I don't think so, and I think that a very strong argument can be made that things would have been just dandy if The Beatles' tunes had been in the public domain at the same time. The specific work that Pariser is referencing is The Beatles Stereo Box Set, which was released with a ton of fanfare in September 2009, at the same time as The Beatles in Mono box set, and The Beatles: Rock Band. And while it sold well, many people complained (reasonably) that they were basically offering the same songs all over again, in the RIAA's never-ending quest to make you keep on buying the stuff that you've already bought. In fact, many of the buyers almost certainly had all the works already. So why did they still buy it? Because the set itself was historic, complete and collectible in all sorts of ways that made it worth buying for fans of The Beatles.
The amount of work that went into making some of the early mono recordings stereo was apparently incredible, and the box set included a ton of valuable extras, including a DVD with narration from all four of The Beatles.
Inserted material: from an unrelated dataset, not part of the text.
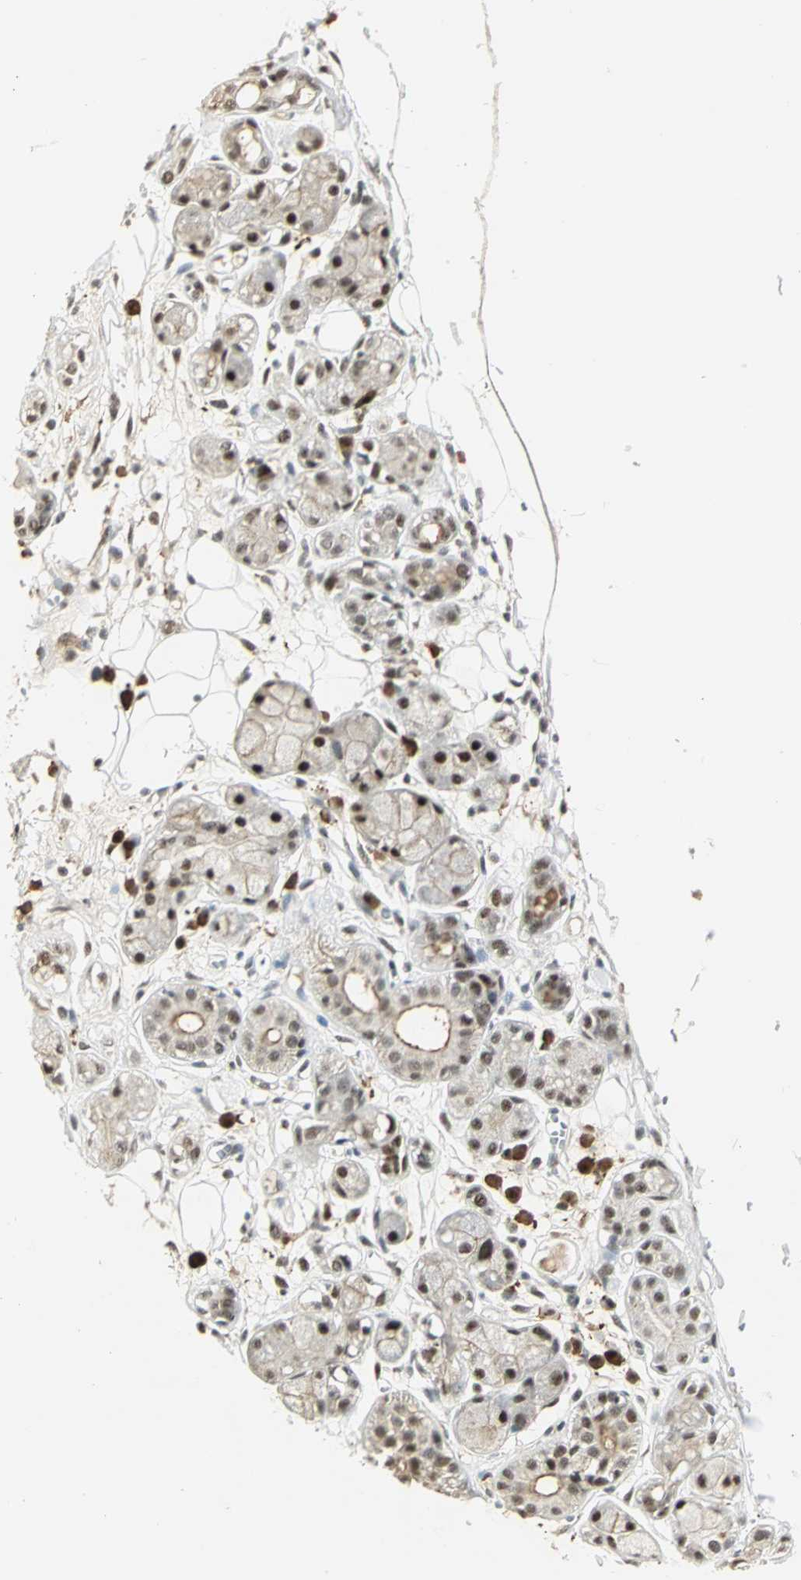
{"staining": {"intensity": "negative", "quantity": "none", "location": "none"}, "tissue": "adipose tissue", "cell_type": "Adipocytes", "image_type": "normal", "snomed": [{"axis": "morphology", "description": "Normal tissue, NOS"}, {"axis": "morphology", "description": "Inflammation, NOS"}, {"axis": "topography", "description": "Vascular tissue"}, {"axis": "topography", "description": "Salivary gland"}], "caption": "This is an IHC photomicrograph of normal human adipose tissue. There is no staining in adipocytes.", "gene": "CCNT1", "patient": {"sex": "female", "age": 75}}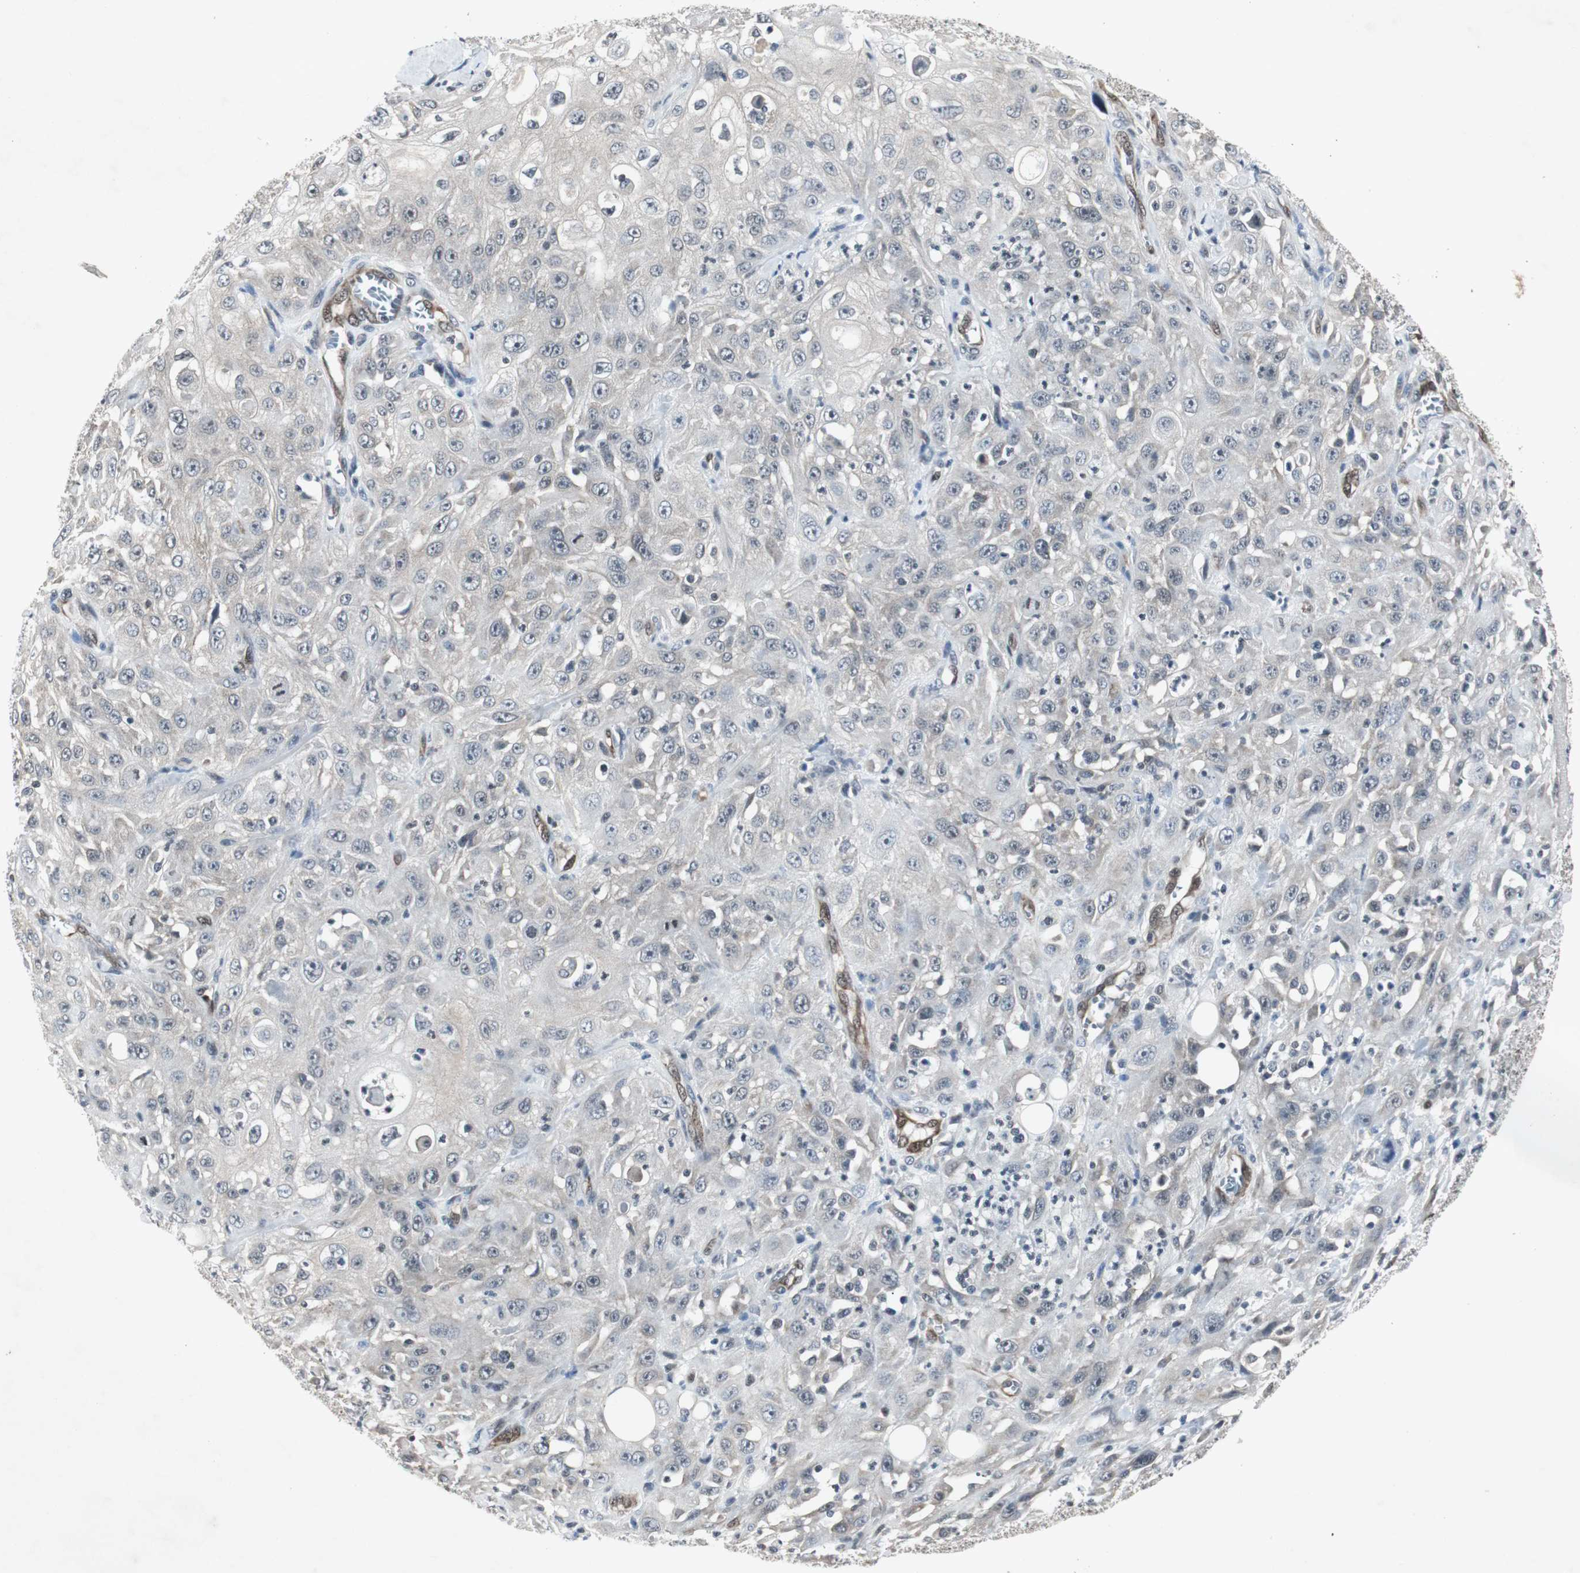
{"staining": {"intensity": "negative", "quantity": "none", "location": "none"}, "tissue": "skin cancer", "cell_type": "Tumor cells", "image_type": "cancer", "snomed": [{"axis": "morphology", "description": "Squamous cell carcinoma, NOS"}, {"axis": "morphology", "description": "Squamous cell carcinoma, metastatic, NOS"}, {"axis": "topography", "description": "Skin"}, {"axis": "topography", "description": "Lymph node"}], "caption": "Immunohistochemistry histopathology image of skin metastatic squamous cell carcinoma stained for a protein (brown), which exhibits no expression in tumor cells.", "gene": "SMAD1", "patient": {"sex": "male", "age": 75}}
There was additional footage from recording sessions, photo sessions and various other features as well. In other words, there were many reasons why people bought this box set, but I'd argue that access to the music wasn't near the top of most people's lists. They already had much of the music.
Furthermore, let's assume that The Beatles' works were in the public domain in 2009. Could EMI have still made a ton of money on such a box set? You bet. Again, by noting that it was the official version, remastered from as much original material as possible, and including all sorts of extras from The Beatles themselves, it means that there would be all sorts of reasons to buy the official version. If anything, having the recording be in the public domain might have resulted in more people working on attempts to turn the mono recordings into stereo recordings, which could have made such a box set available sooner, as EMI could have benefited from the work of others in the public domain as well.
The problem, yet again, is that Pariser and the RIAA keep pretending that the only reason people buy is directly for the recording. That's simply not true. They're also pretending that you can't make money from the public domain, which is also totally untrue. What bothers me is that Pariser and the RIAA are making these obviously untrue statements to policy makers, who might not be sophisticated enough to know that these statements are untrue.